Au risque de se perdre
de Kathryn Hulme

critiqué par Antinea, le 29 avril 2007
(anefera@laposte.net - 45 ans)


La note:  étoiles
Prendre le risque de vivre
Gabrielle n’a pas vingt ans lorsqu’elle pousse la porte d’une communauté religieuse de Bruxelles dans le but de prendre le voile et de servir Dieu comme infirmière missionnaire. En tant que postulante, puis comme novice, elle apprend à se fondre parmi les silhouettes noires de l’Ordre, à marcher sans précipitations, à obéir sans réserve à sa supérieure et à la cloche qui sonne les offices, à ne parler que lorsqu’elle en a la permission.
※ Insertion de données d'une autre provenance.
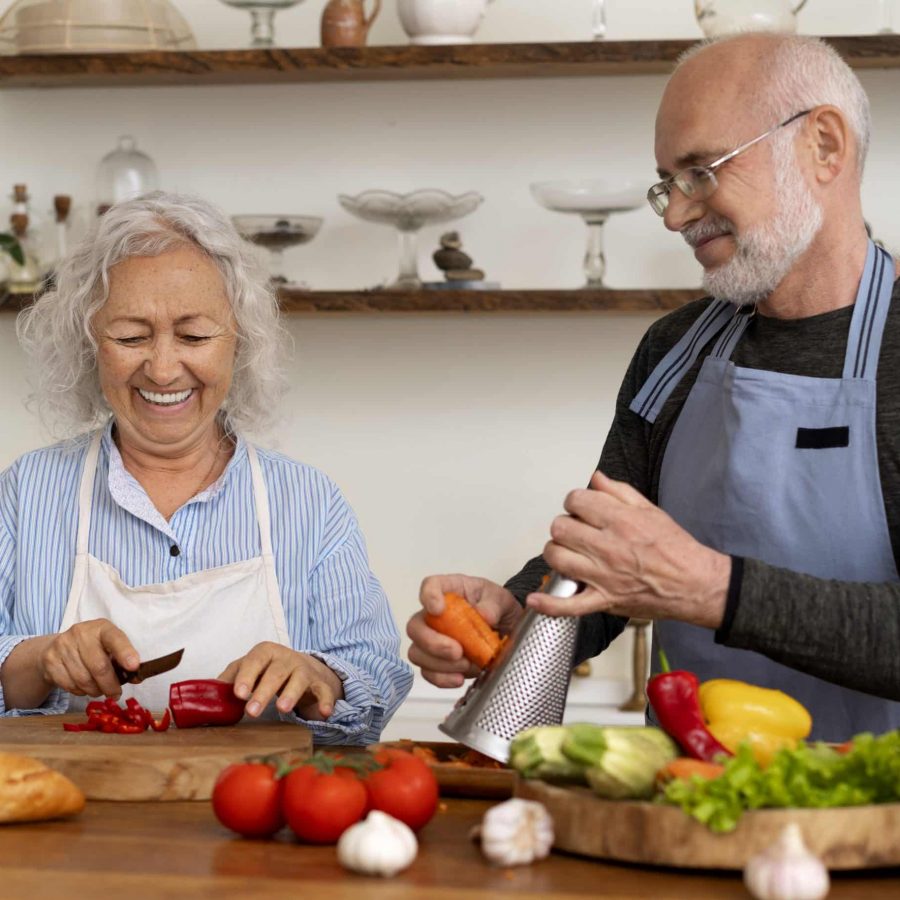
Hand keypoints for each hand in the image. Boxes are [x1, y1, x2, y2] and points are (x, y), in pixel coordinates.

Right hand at [40, 618, 139, 698]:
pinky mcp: (50, 660)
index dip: (125, 653)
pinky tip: (84, 687)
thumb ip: (123, 660)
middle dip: (110, 685)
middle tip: (115, 694)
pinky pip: (69, 685)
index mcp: (102, 627)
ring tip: (99, 690)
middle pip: (99, 666)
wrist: (59, 647)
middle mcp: (81, 633)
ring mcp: (62, 645)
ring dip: (95, 690)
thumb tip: (137, 677)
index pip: (115, 638)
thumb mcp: (110, 647)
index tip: (134, 667)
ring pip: (83, 680)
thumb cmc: (93, 648)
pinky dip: (80, 691)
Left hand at [218, 642, 343, 719]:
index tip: (238, 693)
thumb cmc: (269, 670)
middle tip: (252, 711)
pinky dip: (326, 701)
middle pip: (275, 673)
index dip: (246, 676)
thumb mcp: (249, 669)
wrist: (305, 668)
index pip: (254, 660)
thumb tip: (206, 695)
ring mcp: (305, 670)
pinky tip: (324, 713)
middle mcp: (287, 658)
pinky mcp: (321, 683)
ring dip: (291, 693)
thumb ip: (230, 678)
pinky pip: (324, 691)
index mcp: (266, 652)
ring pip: (299, 679)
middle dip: (263, 692)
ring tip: (282, 709)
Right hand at [407, 573, 523, 688]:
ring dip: (440, 664)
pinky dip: (443, 678)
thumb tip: (484, 615)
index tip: (438, 609)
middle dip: (432, 643)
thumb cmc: (495, 607)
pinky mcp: (436, 662)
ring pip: (417, 653)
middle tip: (457, 651)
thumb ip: (493, 605)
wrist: (505, 629)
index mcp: (449, 591)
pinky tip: (459, 678)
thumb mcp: (501, 599)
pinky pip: (428, 673)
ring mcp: (431, 639)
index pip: (430, 586)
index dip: (428, 597)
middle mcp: (433, 615)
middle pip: (415, 626)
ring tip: (467, 664)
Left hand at [529, 471, 730, 628]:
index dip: (575, 502)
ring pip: (557, 558)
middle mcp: (608, 547)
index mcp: (620, 520)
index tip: (581, 509)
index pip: (576, 501)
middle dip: (565, 526)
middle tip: (577, 531)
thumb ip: (619, 492)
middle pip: (560, 528)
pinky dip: (549, 604)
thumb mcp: (650, 510)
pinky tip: (535, 598)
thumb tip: (595, 478)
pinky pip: (569, 605)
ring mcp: (603, 576)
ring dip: (557, 552)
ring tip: (568, 553)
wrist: (695, 584)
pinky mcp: (604, 601)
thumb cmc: (675, 548)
Pour façonner leur caractère et en effacer toute personnalité, les jeunes Sœurs se soumettent à la pauvreté et à la charité, à l’autocritique et à la punition selon la Régle de vie de l’Ordre, cette Sainte Règle qui leur fait parfois mendier la soupe au réfectoire et s’écorcher avec la discipline. Loin du « siècle », entre les quatre murs de la maison-mère, la jeune religieuse apprend à ne plus exister qu’en partie infime de l´Être que forment toutes les religieuses de sa congrégation de part le monde, simple instrument entièrement dévoué à Dieu et aux autres, dénué de pensée propre, voire de sentiments. Ce renoncement de soi, Gabrielle, devenue Sœur Luc, infirmière diplômée en médecine psychiatrique et tropicale, l’accepte dans le but de s’en aller soigner au Congo, pays lointain dont elle rêve, peut-être plus pour fuir son passé et soulager les malades que pour servir Dieu. Infirmière surdouée gagnant la confiance de tous et même du peuple congolais, Sœur Luc n’en mènera pas moins une lutte contre elle-même, une lutte entre l’infirmière et la Sœur qu’elle tente d’être, une lutte pour cette vie « contre-nature » qui la conduira du Congo à la Belgique occupée de la seconde guerre mondiale.
Katrhyn Hulme nous offre l’histoire romancée de cette infirmière flamande devenue Sœur avec qui elle a travaillé dans l’Afrique du Nord de l’après guerre. Elle décrit sa vie de religieuse et sa lutte pour se mouler à la Sainte Règle, pour mourir à soi-même, un mode de vie à mi-chemin entre l’abnégation et le suicide moral et à laquelle Sœur Luc ne pourra se soumettre totalement. Le texte est superbe, riche en vocabulaire et fluide, envoûtant comme ces descriptions du Congo et de son peuple, vu parfois si naïvement par la Sœur blanche mais toujours avec respect et admiration. La volonté d'évangélisation pourtant si associée aux missionaires n'est ici que très peu évoquée. Le courage de cette femme, son dévouement en tant qu’infirmière et son amour de l’Afrique font de ce roman un livre à redécouvrir absolument.